CROWD (Translation): Down with Warren Anderson. Death to him. Down with Warren Anderson, death to him.

RASHIDA BI (translation): It's not revenge. It's to show the world that someone like him cannot get off scot-free. Even if he is on his deathbed he should be brought here and sentenced.

It would be extraordinary if Warren Anderson did ever have to stand trial here. The Indian Government would need to lodge a formal request for his extradition with the American Government. This would set an awkward precedent for both countries.

REPORTER: Realistically, what hope is there of Warren Anderson ever being extradited?

PROFESSOR UPENDRA BAXI: Given the current attitude of our Attorney-General, none whatsoever.

But Warren Anderson shouldn't relax yet. After he was outed by Greenpeace last year, his home was picketed by activists, and he's had a stream of journalists knocking at his door.

LILLIAN ANDERSON: Are you still here? Will you please turn that thing off?

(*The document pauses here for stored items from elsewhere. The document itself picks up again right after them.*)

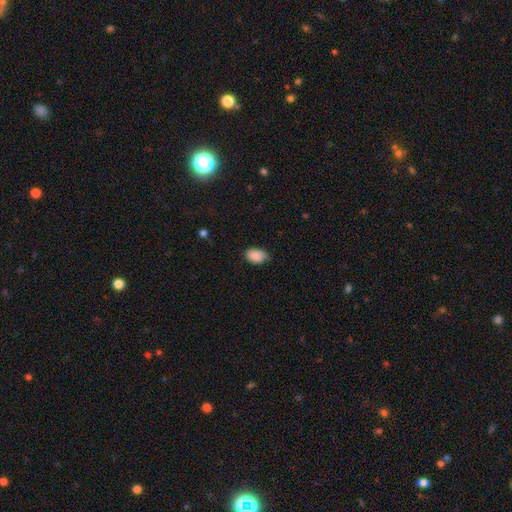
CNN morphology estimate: Q: Smooth or featured?
A: smooth (88%); runner-up: star or artifact (7%)
Q: How rounded?
A: in between (90%); runner-up: round (9%)
Q: Merging?
A: none (72%); runner-up: minor disturbance (24%)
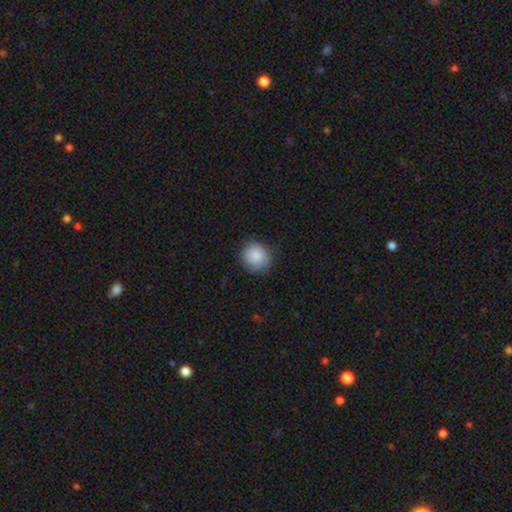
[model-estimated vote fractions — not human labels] A smooth galaxy with no disk features (86%) that is round (82%). Merging: none (77%).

REPORTER: Is there really no way Mr Anderson can talk to us

LILLIAN ANDERSON: He is over 80 years old. It's a long time ago and he may get a story all garbled and we have a family party tonight, uncatered.

REPORTER: But we are talking about thousands of people that died. Does he not feel responsible at all?

LILLIAN ANDERSON: The facts are on the record. If you did your homework you would know. You would know the other side of the story. This is very upsetting. It's very unfair. He's been harassed for 20 years. Get off his back.

REPORTER: We're just trying to find out the truth.

LILLIAN ANDERSON: He's retired. He's not on a retainer.